Shade of the Week: Scheana Shay
Scheana Shay is the most insufferable cast member on Vanderpump Rules and that is saying something when the cast is made up of self obsessed wannabe actors in LA. Her nasal voice, extreme face work and total lack of self awareness are just some of the reasons why Scheana is the absolute worst. Proceed with caution.
Let's start with the obvious: her face. It's not that Scheana isn't pretty, she is, but natural she is not. If you go back and watch from season one this SURver has an entirely new face and has also lost around 30 pounds. Never have truer words been spoken then when Tom Schwartz slammed the superficial SURver as a "Bootleg Kardashian" I'm not sure whoever told her that weighing as much as a small child and plumping her face full of shit is good, but Mrs Shay really needs to take it down a fucking notch because I miss her old face, wherever it went.
Can we talk about that apartment? Scheana Shay's home is what nightmares are made of. You would think that she could afford a nicer place that didn't look like a meth lab but I guess her Bravo checks aren't that big. The blown up pictures of her face and the man cave couches in her dingy apartment cause me to break out in hives everytime it pops up on the screen. It's easily the worst apartment of the entire SURver crew and that is saying something because Sandoval lives in a basement with no electricity and the Schwartz-Maloney's have a piece of spray paint art in their living room.
Her last name is STILL Shay, but that marriage was just a blimp on the radar, wasn't it Scheana? For the entirety of season six she has bragged about her new boyfriend Rob and tried her hardest to throw as much petty shade at Shay as she could. I'm not even 100% sure why the broke up. Yeah, he lied to her about doing pills. Is that it? Because a week before she busted him, she was still hyping him up and pretending like they were in love for the first time again, until she jumped onto the next dick and proclaimed that Rob was the best man ever. By the way she speaks you'd think that Rob invited sliced bread or was the leader of a small country but no, he can just hang a TV, which is just a normal task that anyone with a brain larger than a peanut should be able to figure out.
The problem with Scheana is that she always has to rewrite the narrative. With Shay he was her prince charming and they were going to live happily ever after in Azusa with 3.5 kids, a nice house and a couple of affairs under her belt. However when that relationship turned to shit she was stuck in denial and hell bent on not letting her fairytale crumble, so she placed the blame on Shay and moved onto the next guy who would play the prince in her story.

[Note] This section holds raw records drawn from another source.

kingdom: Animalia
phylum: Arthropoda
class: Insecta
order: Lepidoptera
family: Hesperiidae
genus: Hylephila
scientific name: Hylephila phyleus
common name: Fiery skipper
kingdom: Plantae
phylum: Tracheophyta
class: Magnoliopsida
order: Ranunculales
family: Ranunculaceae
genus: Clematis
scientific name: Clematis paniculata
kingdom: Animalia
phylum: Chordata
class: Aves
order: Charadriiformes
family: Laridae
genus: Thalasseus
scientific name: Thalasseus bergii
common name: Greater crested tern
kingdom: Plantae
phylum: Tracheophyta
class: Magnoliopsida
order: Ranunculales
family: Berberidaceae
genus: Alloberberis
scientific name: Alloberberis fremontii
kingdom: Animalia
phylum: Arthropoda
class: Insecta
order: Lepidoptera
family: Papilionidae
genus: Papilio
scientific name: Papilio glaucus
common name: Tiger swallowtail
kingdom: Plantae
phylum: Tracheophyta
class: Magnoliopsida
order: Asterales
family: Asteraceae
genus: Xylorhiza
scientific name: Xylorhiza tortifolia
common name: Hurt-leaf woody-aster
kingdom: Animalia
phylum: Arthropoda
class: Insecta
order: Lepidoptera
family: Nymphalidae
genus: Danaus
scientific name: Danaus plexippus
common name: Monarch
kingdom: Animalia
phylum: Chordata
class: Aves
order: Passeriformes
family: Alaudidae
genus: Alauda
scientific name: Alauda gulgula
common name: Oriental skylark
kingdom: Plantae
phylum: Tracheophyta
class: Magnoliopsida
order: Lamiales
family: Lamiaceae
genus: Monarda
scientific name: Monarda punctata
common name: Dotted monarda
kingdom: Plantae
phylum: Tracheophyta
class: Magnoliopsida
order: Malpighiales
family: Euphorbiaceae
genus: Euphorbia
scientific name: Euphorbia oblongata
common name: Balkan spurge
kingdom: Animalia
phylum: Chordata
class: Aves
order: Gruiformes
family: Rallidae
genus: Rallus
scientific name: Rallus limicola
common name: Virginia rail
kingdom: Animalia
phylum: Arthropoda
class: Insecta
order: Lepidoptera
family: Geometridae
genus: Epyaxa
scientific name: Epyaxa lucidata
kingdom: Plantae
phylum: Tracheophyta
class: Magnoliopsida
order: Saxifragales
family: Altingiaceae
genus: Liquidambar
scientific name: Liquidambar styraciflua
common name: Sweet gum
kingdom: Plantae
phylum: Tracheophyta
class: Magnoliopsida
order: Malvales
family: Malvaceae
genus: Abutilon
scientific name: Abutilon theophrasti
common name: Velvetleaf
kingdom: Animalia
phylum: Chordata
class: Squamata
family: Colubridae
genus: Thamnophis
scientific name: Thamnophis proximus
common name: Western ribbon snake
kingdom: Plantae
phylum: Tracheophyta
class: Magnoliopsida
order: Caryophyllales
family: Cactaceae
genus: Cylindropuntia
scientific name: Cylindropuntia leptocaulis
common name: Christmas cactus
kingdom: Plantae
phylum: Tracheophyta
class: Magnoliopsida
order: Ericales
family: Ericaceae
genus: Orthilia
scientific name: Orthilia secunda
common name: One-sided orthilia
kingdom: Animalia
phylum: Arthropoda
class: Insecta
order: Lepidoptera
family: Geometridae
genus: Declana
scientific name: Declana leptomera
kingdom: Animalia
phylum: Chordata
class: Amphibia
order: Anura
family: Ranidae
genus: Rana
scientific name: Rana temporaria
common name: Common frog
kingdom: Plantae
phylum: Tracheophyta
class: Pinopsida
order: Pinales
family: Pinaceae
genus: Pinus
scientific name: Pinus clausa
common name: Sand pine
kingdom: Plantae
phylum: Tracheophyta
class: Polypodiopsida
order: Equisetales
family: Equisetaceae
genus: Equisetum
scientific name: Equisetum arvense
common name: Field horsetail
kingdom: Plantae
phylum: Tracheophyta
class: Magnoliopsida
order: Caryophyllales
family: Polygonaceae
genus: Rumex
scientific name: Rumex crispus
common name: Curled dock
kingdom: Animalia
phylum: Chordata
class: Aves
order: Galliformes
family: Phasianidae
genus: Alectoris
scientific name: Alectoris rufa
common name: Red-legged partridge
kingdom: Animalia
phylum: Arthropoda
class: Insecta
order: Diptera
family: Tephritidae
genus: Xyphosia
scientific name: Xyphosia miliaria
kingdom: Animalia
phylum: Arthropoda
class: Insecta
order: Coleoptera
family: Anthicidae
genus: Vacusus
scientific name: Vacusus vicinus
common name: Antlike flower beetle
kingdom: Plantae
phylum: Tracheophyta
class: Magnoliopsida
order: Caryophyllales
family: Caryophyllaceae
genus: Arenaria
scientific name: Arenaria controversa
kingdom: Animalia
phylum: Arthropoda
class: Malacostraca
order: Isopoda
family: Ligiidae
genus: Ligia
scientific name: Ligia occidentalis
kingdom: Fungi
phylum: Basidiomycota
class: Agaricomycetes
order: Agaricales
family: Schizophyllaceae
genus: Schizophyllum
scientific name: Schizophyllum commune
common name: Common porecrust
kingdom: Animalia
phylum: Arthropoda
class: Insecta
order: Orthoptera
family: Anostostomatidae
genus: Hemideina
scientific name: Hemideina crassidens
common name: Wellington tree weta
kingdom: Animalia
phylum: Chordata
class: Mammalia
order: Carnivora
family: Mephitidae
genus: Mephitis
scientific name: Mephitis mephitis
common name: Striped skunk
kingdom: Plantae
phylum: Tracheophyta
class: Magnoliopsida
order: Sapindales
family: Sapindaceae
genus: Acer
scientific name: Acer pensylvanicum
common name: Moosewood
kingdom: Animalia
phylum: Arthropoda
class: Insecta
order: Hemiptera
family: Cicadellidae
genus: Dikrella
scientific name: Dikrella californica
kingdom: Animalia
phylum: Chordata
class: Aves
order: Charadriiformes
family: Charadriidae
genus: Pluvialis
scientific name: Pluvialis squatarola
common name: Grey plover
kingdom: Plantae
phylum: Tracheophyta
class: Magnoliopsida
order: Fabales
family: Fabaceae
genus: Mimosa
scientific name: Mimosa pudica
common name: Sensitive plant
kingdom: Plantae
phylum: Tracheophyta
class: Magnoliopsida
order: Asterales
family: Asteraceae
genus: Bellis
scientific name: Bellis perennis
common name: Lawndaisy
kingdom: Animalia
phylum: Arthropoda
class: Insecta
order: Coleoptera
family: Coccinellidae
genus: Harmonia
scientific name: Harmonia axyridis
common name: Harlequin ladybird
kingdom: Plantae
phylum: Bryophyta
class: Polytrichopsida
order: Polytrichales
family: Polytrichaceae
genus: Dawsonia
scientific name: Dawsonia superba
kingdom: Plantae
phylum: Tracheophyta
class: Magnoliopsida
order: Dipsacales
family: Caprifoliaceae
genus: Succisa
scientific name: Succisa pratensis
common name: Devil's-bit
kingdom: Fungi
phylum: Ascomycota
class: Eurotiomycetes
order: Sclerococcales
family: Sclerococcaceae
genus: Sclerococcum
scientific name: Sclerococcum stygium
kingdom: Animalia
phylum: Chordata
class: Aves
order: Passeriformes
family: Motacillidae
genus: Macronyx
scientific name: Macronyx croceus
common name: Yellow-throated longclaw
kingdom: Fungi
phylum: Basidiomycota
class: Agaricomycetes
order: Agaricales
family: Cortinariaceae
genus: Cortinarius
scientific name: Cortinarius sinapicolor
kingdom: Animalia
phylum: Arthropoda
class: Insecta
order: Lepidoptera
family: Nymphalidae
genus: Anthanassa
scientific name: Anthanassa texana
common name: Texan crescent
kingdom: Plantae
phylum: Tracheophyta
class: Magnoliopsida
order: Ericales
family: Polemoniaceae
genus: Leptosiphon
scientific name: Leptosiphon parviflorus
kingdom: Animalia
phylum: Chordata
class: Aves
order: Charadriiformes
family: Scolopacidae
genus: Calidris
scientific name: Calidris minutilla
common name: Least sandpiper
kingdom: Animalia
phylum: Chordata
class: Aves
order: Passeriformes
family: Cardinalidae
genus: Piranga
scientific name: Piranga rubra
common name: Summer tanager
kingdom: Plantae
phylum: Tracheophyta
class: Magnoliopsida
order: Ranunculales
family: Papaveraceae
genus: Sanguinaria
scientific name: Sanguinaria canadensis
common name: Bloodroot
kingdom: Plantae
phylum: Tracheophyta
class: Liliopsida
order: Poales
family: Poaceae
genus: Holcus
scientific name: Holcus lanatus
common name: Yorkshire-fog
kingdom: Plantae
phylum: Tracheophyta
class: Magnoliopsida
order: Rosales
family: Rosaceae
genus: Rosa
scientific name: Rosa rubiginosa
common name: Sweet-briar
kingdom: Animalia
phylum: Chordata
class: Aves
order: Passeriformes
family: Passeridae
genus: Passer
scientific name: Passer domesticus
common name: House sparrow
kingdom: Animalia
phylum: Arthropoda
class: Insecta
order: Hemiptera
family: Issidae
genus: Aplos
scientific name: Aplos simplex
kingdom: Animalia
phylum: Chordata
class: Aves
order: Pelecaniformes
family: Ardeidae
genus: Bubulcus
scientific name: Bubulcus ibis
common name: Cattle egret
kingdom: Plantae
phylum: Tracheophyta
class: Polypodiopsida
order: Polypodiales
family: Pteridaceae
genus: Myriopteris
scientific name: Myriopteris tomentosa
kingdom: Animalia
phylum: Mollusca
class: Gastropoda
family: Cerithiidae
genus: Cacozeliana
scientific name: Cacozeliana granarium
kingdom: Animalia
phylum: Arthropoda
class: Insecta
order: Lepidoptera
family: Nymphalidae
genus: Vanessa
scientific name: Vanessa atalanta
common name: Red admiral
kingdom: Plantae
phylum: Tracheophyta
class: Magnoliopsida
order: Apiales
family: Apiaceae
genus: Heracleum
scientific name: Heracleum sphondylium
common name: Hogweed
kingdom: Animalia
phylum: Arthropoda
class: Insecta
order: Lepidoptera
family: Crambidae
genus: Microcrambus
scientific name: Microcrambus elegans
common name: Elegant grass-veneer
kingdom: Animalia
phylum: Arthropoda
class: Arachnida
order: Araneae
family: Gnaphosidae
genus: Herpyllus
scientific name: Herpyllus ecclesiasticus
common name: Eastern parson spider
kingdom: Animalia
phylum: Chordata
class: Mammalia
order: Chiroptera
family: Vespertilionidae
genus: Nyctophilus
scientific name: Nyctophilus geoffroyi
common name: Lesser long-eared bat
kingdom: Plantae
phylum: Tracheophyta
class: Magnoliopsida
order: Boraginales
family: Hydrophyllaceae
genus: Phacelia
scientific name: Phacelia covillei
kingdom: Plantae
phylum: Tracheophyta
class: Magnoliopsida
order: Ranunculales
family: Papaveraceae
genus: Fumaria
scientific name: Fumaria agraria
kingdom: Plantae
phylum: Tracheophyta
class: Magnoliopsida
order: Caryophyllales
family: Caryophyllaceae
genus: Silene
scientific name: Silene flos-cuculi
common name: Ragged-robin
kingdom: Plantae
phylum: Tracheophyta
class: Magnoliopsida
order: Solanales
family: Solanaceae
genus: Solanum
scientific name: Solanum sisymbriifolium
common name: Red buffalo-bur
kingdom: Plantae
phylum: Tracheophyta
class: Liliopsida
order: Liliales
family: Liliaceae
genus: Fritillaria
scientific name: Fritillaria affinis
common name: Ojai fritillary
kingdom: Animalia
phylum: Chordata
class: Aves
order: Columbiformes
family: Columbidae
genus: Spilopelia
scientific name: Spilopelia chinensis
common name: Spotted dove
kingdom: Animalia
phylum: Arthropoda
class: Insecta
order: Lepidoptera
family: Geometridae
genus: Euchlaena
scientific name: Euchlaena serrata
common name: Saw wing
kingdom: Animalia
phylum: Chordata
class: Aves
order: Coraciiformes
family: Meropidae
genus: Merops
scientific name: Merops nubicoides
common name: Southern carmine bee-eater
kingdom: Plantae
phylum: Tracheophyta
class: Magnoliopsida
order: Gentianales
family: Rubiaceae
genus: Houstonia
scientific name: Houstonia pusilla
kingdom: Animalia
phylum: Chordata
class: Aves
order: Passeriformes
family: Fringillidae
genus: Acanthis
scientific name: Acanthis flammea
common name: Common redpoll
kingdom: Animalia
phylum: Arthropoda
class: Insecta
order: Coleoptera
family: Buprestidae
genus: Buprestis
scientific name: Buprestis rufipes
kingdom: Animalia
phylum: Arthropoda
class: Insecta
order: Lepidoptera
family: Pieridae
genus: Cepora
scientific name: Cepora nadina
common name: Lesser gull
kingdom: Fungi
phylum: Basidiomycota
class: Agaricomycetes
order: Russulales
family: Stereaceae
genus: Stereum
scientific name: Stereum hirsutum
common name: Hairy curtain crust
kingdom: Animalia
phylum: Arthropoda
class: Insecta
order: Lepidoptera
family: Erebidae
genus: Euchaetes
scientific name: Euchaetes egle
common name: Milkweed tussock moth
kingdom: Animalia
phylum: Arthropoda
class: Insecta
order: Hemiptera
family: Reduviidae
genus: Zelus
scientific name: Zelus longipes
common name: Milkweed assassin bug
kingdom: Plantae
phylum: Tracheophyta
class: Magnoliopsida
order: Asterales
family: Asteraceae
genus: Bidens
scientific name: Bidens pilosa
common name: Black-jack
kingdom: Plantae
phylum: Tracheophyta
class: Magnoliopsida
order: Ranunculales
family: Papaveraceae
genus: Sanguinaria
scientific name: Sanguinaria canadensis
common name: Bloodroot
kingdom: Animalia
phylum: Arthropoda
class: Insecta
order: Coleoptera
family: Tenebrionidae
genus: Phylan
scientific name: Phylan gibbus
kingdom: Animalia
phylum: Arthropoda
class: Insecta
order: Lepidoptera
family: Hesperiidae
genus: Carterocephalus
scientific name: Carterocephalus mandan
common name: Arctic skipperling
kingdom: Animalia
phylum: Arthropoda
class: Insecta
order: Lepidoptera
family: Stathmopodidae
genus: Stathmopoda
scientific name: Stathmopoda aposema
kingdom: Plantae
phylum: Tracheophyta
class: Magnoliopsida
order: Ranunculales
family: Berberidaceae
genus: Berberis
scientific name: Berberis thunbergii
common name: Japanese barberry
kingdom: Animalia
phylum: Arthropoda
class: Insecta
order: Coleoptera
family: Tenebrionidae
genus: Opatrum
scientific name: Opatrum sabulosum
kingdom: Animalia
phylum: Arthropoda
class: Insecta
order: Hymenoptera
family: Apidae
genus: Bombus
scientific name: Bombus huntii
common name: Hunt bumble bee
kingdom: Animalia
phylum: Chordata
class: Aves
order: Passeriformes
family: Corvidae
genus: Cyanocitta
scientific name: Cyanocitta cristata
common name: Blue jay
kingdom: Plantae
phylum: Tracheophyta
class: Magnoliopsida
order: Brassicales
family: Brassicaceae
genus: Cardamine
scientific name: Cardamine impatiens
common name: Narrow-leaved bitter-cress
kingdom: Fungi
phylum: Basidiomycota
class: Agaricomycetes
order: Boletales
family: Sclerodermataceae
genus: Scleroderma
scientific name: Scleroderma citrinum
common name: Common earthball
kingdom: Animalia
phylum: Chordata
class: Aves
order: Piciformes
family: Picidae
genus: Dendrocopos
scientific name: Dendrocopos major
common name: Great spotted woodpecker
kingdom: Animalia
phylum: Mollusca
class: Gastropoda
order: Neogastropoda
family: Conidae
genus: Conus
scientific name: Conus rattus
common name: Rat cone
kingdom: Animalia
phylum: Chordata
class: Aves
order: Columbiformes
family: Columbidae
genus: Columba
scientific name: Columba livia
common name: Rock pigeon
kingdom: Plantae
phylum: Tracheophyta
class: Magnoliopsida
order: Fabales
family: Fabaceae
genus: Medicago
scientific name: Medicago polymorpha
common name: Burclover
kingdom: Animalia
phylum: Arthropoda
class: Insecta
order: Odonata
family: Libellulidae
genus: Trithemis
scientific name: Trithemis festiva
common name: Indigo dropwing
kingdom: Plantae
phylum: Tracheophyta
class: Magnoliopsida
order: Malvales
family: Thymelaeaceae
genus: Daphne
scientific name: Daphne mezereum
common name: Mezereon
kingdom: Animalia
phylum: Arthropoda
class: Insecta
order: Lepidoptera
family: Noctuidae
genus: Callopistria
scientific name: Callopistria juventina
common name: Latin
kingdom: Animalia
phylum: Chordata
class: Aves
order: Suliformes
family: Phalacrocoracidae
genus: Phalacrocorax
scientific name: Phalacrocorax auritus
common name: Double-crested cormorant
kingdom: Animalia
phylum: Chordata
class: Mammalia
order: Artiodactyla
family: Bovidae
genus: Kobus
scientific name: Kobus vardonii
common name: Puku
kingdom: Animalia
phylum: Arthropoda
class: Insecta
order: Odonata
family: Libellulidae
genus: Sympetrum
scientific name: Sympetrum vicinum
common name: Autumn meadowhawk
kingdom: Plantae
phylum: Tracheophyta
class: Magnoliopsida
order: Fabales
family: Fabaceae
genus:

When she says that they've "been in love for 12 years, well except for the six in the middle" it makes me want to murder a village of small children because YOU WERE MARRIED AND HEAD OVER HEELS FOR THOSE SIX YEARS. And let's not forget honey, you were selling stories about fucking Eddie Cibrian in those years as well. But you were really in love with Rob the whole time and Shay just held you captive against your will and Eddie forced you to have an affair with him. Right?
If Scheana would just own her fuck ups and be real then none of this would even be a problem, hell, she'd probably be one of my favourites this season. They say it's not about how you fall but how you get up and just like Dorito Kemsley on RHOBH, that is where the problem lies with Scheana as well. Half her problems would be null and void if she was humble and honest about how her fairytale didn't come true but Scheana feels the need to oversell Rob to us and overcompensates by bragging about every fibre of his being which makes it so clear that she is in denial about the relationship. It's not even entertaining or fun to watch, it's just sad.
Reality TV is all about being real, open and honest but it's also largely about exploiting the personalities of deeply delusional people as well. Until Scheana learns how to only say Rob's name 4 times a day and realises that she's fucking crazy then Bravo can keep her tapes because I am not interested in watching that Hot Mess Express!